Aurore Bergé, la ministre déléguée à l’Égalité femmes-hommes, a exprimé son souhait d'incorporer le principe de l'imprescriptibilité pour les violences sexuelles sur mineurs dans le projet de loi visant à renforcer la protection de l'enfance. Lors d'une interpellation à l'Assemblée nationale sur l'accès à la justice pour les victimes mineures, elle a affirmé que la prescription « protège les bourreaux » tout en « condamnant les victimes ». Un changement collectif s'impose, selon ses propos.

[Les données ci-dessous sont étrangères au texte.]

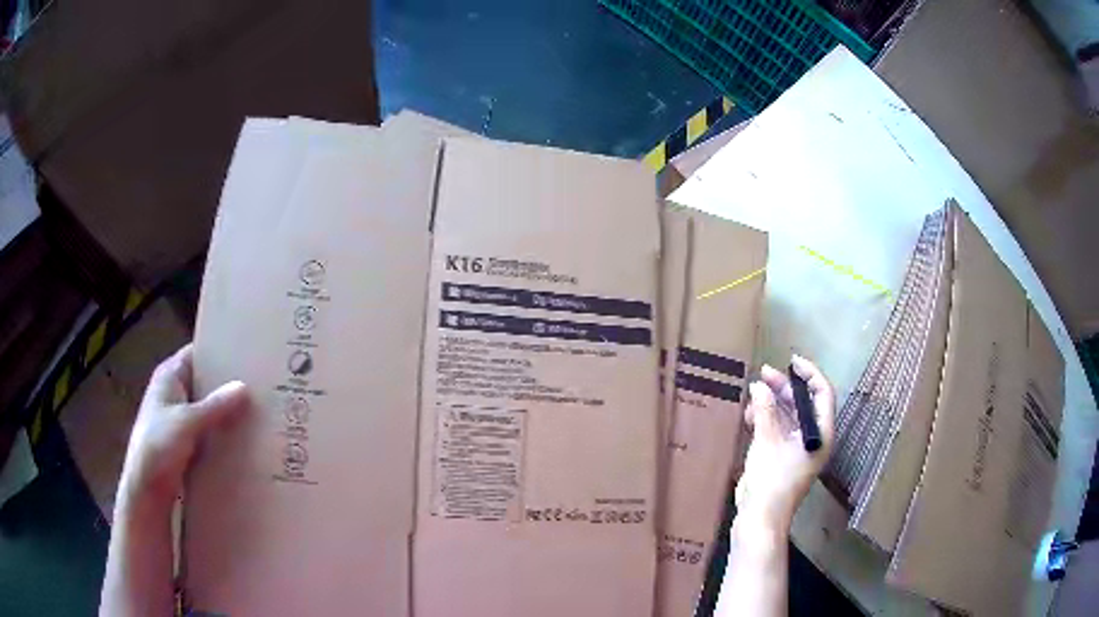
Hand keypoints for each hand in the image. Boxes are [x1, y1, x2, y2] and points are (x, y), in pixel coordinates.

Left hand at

« Nous recevrons tous les parlementaires engagés dans cette lutte à la demande du Premier ministre dès cette fin de semaine pour travailler ensemble », a déclaré la ministre dans un effort pour inclure cet amendement dès que possible. Le projet de loi, déjà soumis au Conseil des ministres, sera débattu à l'Assemblée nationale à partir du 15 juillet. Initialement centré sur la protection de l'enfance, ce texte a été élargi pour traiter des violences sexuelles à la suite de l'affaire tragique impliquant la jeune Lyhanna.

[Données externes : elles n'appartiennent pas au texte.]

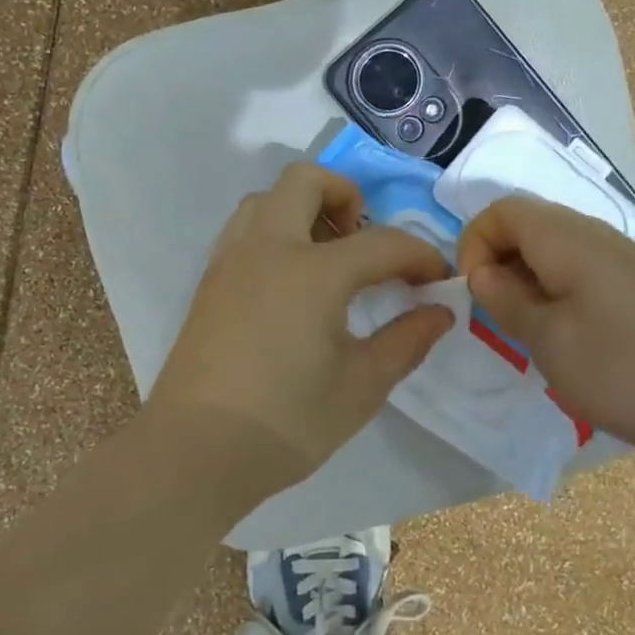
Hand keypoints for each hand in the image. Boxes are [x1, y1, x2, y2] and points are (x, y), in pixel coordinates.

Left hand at [149, 162, 453, 495]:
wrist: (194, 453)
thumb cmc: (286, 422)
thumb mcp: (361, 387)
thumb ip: (406, 341)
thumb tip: (440, 312)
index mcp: (312, 271)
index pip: (382, 242)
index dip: (419, 256)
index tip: (437, 280)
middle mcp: (268, 248)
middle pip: (306, 182)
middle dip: (346, 196)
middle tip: (365, 241)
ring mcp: (230, 261)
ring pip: (266, 200)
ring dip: (303, 209)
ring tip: (327, 259)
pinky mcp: (209, 282)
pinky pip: (244, 230)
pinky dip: (274, 232)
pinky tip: (289, 283)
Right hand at [456, 195, 634, 454]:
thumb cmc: (632, 368)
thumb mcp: (551, 342)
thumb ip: (506, 302)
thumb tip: (481, 273)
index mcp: (565, 238)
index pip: (500, 210)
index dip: (473, 244)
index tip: (475, 294)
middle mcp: (592, 235)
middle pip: (525, 227)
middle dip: (497, 266)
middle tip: (499, 320)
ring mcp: (621, 259)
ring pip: (552, 253)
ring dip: (527, 285)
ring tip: (532, 335)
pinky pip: (579, 274)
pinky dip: (557, 297)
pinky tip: (573, 342)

En parallèle, le garde des Sceaux, Gérald Darmanin, a également exprimé son soutien pour cette mesure, faisant savoir qu'il envisageait de soumettre un projet de loi similaire. Le Premier ministre, Sébastien Lecornu, a quant à lui abordé le sujet avec prudence, insistant sur la nécessité de respecter les obligations constitutionnelles, tout en laissant la porte ouverte à d'éventuels changements concernant la prescription des crimes sexuels.

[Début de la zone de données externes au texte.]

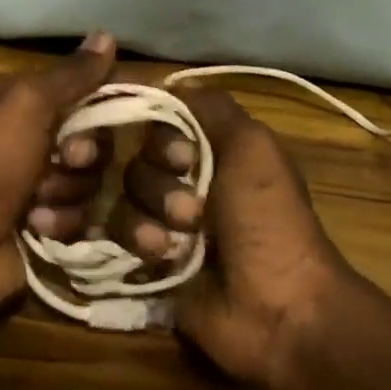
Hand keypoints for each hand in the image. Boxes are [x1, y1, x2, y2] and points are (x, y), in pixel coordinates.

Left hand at [0, 32, 117, 319]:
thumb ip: (71, 74)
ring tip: (36, 205)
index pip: (82, 92)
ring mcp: (37, 186)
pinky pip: (81, 217)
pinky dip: (61, 222)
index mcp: (17, 102)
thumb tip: (108, 35)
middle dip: (82, 157)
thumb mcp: (25, 104)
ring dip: (67, 194)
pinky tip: (35, 228)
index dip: (103, 105)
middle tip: (62, 163)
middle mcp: (28, 139)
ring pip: (89, 183)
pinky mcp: (45, 226)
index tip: (114, 115)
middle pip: (93, 141)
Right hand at [108, 88, 347, 388]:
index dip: (157, 134)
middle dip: (158, 183)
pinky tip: (160, 257)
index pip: (157, 121)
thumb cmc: (268, 220)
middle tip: (192, 210)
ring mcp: (163, 220)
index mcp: (212, 149)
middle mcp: (184, 179)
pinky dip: (136, 240)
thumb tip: (166, 82)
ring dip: (148, 216)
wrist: (276, 306)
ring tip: (176, 243)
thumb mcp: (253, 147)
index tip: (179, 155)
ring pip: (122, 197)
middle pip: (135, 159)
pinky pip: (114, 234)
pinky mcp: (146, 260)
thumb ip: (211, 107)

Actuellement, une victime de viol survenu durant son enfance peut porter plainte jusqu'à 48 ans, la prescription courant 30 ans après sa majorité. De nombreuses associations de protection de l'enfance jugent ce délai insuffisant, soulignant que de nombreux survivants ne parviennent pas à dénoncer les abus dans le temps imparti. Un rapport parlementaire rendu public en avril dernier a révélé que l'intégration de cette mesure pourrait envoyer un « signal fort » dans la lutte contre les violences faites aux enfants.
D'après des données de la Ciivise (Commission indépendante sur l'inceste et les violences sexuelles faites aux enfants), environ 160.000 enfants sont victimes de violences sexuelles chaque année en France. La discussion autour de l'imprescriptibilité des violences sexuelles sur mineurs est donc essentielle et mérite une attention particulière de la part des législateurs.